Farb displayed the series again at the Wende Museum's "Face to Face" exhibition in 2015. Oleg Ivanov, writing in the Los Angeles Review of Books, wrote at the time that "Rather than candidly portraying average Russians, Farb instead manipulates his subjects to create a menagerie of eccentric, vibrant, and outlandish characters that undermine official depictions of life behind the Iron Curtain by authorities on both sides of it. Instead of an austere portrait gallery of proudly defiant workers and citizens, Farb's black-and-white photographs, at once contrived and true to life, reveal the color and character of everyday Soviet existence."

The Russians series was again exhibited at the Wende Museum of the Cold War in 2018. According to Huck Magazine, Farb first thought of creating such a series when he was making photo buttons on the streets of New York City. Huck quotes him as saying "There was really something special when you were doing the portraits for the people and not for yourself as a journalist or an artist. I never studied photography; I went to graduate school in psychology. There is something about being fascinated by human character and motivation. We are endlessly complicated."

This was the period when Farb began to experiment with the black-and-white Polaroid positive/negative film. He said in an interview, "I found I was getting something when I was photographing people. [...] I found that when I was making the photograph for the person that they were going to have and they were going to take home, I found I was getting better, getting something more real, something more truthful than if I did it as a photojournalist or as a art photographer. When I was doing it for the person, I was getting something better."
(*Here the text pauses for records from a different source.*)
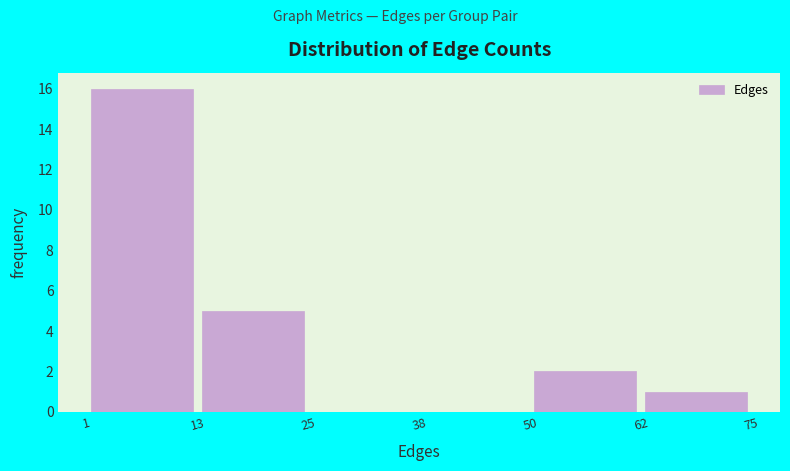

Reading left to right, list every bar in this chart as the range it spans on the x-axis followed by its height. The values are not printed on the chart, so give them approximately, as read against the axis.

1 to 13: 16
13 to 25: 5
25 to 38: 0
38 to 50: 0
50 to 62: 2
62 to 75: 1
The "Water Makes Its Way: Adirondack Photographs by Nathan Farb, Eliot Porter, and Gary Randorf" exhibition was mounted at the Richard F. Brush Art Gallery in 2018.

==Personal life and death==
According to James Estrin, in 1963 Farb went to the Lower East Side of New York for the first time to see a Lenny Bruce show. He arrived "searching for adventure and his Jewish roots", and regretted that he was "too late for the Beats and too early for the hippies, [...] Everybody was talking about revolution, [...] but I only wanted to be part of a revolution you can dance to". Estrin says he rode a motorcycle and provided cannabis to his "intellectual friends" who were "discussing everything from Buddha to Marx to Mailer".

Farb's life partner was Kathleen Carroll, a former film critic for The Daily News. He and Judith Sergel had a daughter and stepdaughter.

Farb died at his home in Jay, New York, on March 26, 2026, at the age of 85.